PHIL SOLOMON
— Being an artist who has spent a great deal of his adult life exploring the haptic sense of the (treated and untreated) patinas of film texture and film grain, I have approached the squared off geometries of the digital domain with some degree of reluctance and aesthetic caution. In the past few months, however, I have been doing these ‘digital paintings’ in my spare time, with very little fuss (and no toxic fumes or messy cleanup) by employing, to some extent, orchestrated chance operations, a sort of digi-roulette wheel – and almost accidentally bumped into what I can begin to think of as a possible “pixel aesthetic” – something that perhaps Cézanne – or Francis Bacon – might have appreciated. I find the complexity of the color combinations and the inter-mangling of shapes to be something approaching the “organic” in feeling and texture. Doubt that these techniques would work as well for “moving pictures” for me at this point, and I do like that these images stay where they’re told.

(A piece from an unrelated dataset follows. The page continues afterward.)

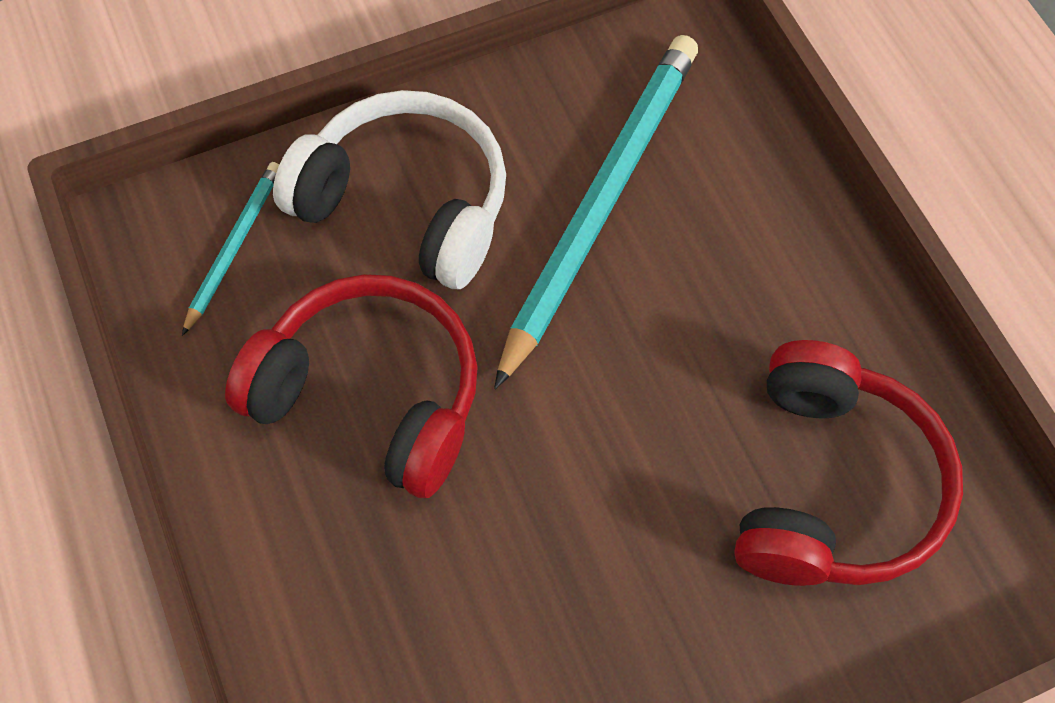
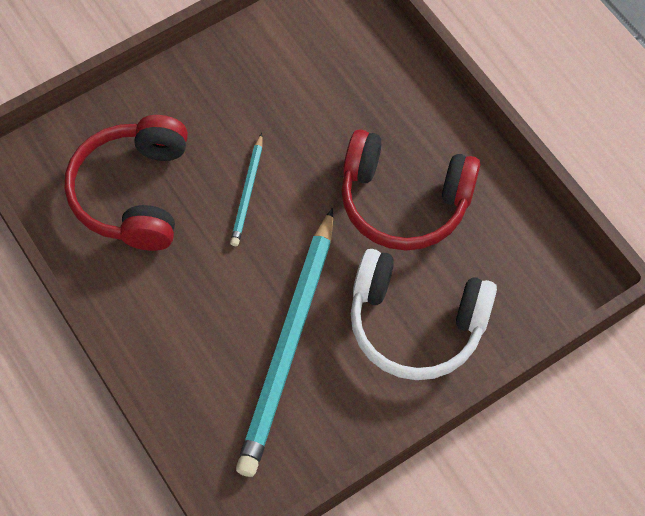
camera: 170 degrees right, 0 degrees up
turquoise pencil [182,162,279,336] -> turquoise pencil moved to [230,133,262,246]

As they say, every pixel tells a story.
OF GRAVE CONCERN 2
Phil Solomon was born in 1954, in Manhattan, N.Y. Solomon has been making films since 1975 and is currently Professor of Film Studies at the University of Colorado at Boulder. He was awarded a USA Artists Fellowship (2012), a Guggenheim Fellowship (1994) and has exhibited his films in every major venue for experimental film throughout the US and Europe; including as part of Whitney Biennial twice and three one-person shows at MoMA. His 3-channel installation, AMERICAN FALLS (2000-2012), was recently exhibited at the Museum of the Moving Image, NYC.